TASK DIRECTIONS:
Reproduce the text of every item below line for line, without any changes, and leave the pictures out of your answer.

Items from a data source:
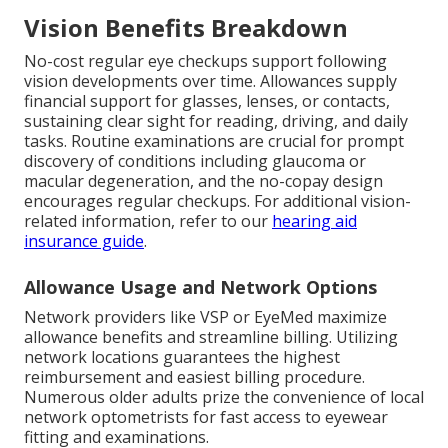
Vision Benefits Breakdown
No-cost regular eye checkups support following
vision developments over time. Allowances supply
financial support for glasses, lenses, or contacts,
sustaining clear sight for reading, driving, and daily
tasks. Routine examinations are crucial for prompt
discovery of conditions including glaucoma or
macular degeneration, and the no-copay design
encourages regular checkups. For additional vision-
related information, refer to our
hearing aid
insurance guide
.
Allowance Usage and Network Options
Network providers like VSP or EyeMed maximize
allowance benefits and streamline billing. Utilizing
network locations guarantees the highest
reimbursement and easiest billing procedure.
Numerous older adults prize the convenience of local
network optometrists for fast access to eyewear
fitting and examinations.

RESPONSE TO THE EXERCISE:
Vision Benefits Breakdown
No-cost regular eye checkups support following
vision developments over time. Allowances supply
financial support for glasses, lenses, or contacts,
sustaining clear sight for reading, driving, and daily
tasks. Routine examinations are crucial for prompt
discovery of conditions including glaucoma or
macular degeneration, and the no-copay design
encourages regular checkups. For additional vision-
related information, refer to our
hearing aid
insurance guide
.
Allowance Usage and Network Options
Network providers like VSP or EyeMed maximize
allowance benefits and streamline billing. Utilizing
network locations guarantees the highest
reimbursement and easiest billing procedure.
Numerous older adults prize the convenience of local
network optometrists for fast access to eyewear
fitting and examinations.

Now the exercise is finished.